Schätzungen zufolge zeigt etwa ein Prozent aller Menschen autistische Züge – Foto: ©Photographee.eu - stock.adobe.com
Autismus gibt es in den verschiedensten Formen und Ausprägungen. Gemeinsam aber ist den meisten Autisten ein starres Festhalten an gewohnten Verhaltensweisen, Beeinträchtigungen im Sozialverhalten sowie motorische Auffälligkeiten. Besondere Stärken weisen Autisten hingegen häufig in den Bereichen Gedächtnis und Aufmerksamkeit auf. Oft nehmen sie Dinge war, die anderen gar nicht auffallen, und sind auf ganz bestimmten Gebieten besonders begabt. Von der Weltgesundheitsorganisation (WHO) wird Autismus als tiefgreifende Entwicklungsstörung definiert, die zu einer unheilbaren Wahrnehmungs- und Informationsverarbeitungsstörung des Gehirns führt. Doch nicht alle Betroffenen oder deren Angehörigen unterstützen diese Definition.
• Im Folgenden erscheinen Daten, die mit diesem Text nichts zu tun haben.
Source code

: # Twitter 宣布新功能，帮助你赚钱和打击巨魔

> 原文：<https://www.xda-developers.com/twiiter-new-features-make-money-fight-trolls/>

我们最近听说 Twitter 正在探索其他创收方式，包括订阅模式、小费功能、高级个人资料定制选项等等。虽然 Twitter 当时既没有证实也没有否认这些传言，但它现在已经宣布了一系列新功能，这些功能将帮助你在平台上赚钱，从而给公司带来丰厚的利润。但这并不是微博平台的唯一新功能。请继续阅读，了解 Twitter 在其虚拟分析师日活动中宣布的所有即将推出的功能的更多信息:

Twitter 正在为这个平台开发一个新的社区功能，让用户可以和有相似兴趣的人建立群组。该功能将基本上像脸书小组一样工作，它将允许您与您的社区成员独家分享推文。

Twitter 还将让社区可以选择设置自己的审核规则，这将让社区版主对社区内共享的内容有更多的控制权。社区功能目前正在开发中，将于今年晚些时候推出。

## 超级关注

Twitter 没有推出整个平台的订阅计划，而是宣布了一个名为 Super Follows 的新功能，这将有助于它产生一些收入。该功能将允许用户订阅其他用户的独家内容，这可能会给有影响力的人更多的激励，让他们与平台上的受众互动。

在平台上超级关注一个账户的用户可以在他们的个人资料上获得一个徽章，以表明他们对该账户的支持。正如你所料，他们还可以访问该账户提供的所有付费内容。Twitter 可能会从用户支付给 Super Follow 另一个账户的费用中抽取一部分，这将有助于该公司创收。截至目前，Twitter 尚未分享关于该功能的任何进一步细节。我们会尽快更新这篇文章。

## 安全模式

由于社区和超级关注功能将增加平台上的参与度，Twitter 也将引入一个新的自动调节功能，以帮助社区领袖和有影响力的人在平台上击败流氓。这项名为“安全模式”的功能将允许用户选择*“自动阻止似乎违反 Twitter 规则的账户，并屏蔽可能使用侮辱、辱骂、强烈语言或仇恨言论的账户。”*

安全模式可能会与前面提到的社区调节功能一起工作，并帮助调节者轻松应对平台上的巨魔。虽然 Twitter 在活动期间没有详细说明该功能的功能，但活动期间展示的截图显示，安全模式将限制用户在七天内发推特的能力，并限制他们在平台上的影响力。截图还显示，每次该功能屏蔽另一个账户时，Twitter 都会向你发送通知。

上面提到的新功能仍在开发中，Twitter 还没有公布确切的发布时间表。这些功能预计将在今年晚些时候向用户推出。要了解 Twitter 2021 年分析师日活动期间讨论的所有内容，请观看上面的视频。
Autismus als Entwicklungsphänomen
Bezweifelt wird die Definition von Autismus als „Störung“ zum Beispiel von Nick Walker, Autismusforscher und Professor für Psychologie am California Institute of Integral Studies. Walker, der selbst autistisch ist, erklärt in dem Buch „Die wirklichen Experten: Lektüren für Eltern autistischer Kinder“, das Spezifische an autistischen Gehirnen sei, dass sie durch einen besonders hohen Grad an synaptischer Konnektivität und Reaktionsvermögen gekennzeichnet sind. „Das führt dazu, dass die subjektive Erfahrung der autistischen Personen intensiver und chaotischer ist als die nicht-autistischer Personen: Sowohl auf sensorisch-motorischer als auch auf kognitiver Ebene neigt der autistische Verstand dazu, mehr Informationen aufzunehmen.“
„Das sensorische Erleben eines autistischen Kindes ist auf der Welt intensiver und chaotischer als das eines nicht-autistischen Kindes, und die beständige Aufgabe, diese Erfahrungen zu steuern und einzubeziehen, beansprucht somit mehr Aufmerksamkeit und Energie des autistischen Kindes“, so der Experte. Dies bedeute, dass das autistische Kind weniger Aufmerksamkeit und Energie zur Verfügung hat, um sich auf die Subtilität der sozialen Interaktion zu konzentrieren.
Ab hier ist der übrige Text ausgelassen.